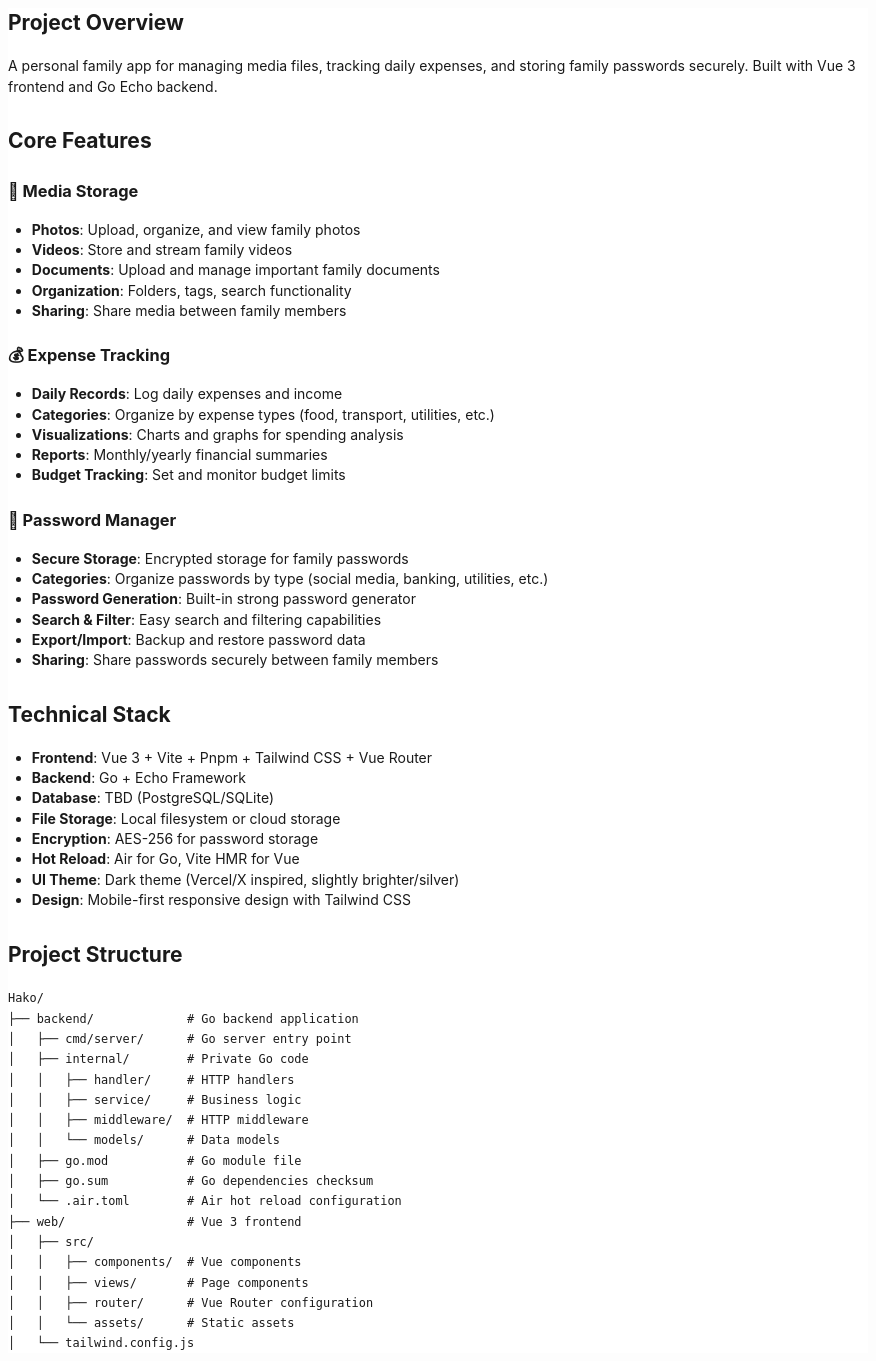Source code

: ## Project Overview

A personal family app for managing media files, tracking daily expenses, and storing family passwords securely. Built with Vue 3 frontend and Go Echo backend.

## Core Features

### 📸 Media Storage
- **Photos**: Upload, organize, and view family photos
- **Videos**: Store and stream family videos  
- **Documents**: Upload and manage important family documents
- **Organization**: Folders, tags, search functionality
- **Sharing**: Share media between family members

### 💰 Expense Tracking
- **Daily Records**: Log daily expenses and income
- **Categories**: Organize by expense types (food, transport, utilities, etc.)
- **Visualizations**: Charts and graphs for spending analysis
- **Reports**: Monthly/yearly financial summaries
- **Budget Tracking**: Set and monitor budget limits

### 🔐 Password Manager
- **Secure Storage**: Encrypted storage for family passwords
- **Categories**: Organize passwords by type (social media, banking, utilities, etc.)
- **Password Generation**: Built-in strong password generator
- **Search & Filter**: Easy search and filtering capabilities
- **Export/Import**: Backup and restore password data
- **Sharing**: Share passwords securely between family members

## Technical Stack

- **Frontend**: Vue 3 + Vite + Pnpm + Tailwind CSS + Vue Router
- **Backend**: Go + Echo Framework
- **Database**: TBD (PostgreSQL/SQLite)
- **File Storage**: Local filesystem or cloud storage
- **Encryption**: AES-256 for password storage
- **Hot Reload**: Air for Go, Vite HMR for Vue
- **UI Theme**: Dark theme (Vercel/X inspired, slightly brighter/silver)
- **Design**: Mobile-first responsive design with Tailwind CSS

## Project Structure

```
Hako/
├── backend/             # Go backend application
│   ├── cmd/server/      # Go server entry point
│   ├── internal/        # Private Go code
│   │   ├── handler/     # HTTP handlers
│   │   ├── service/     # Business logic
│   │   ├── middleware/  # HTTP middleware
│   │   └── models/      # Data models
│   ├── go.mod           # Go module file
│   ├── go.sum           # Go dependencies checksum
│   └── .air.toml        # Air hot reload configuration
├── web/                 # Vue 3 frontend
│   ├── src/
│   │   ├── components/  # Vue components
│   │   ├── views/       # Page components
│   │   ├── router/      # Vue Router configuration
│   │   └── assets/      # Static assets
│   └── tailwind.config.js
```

• • • • • • •

Directions for this task: After reading through the records, count the lines that hold the string "Project" and give only the count.

Written response: 2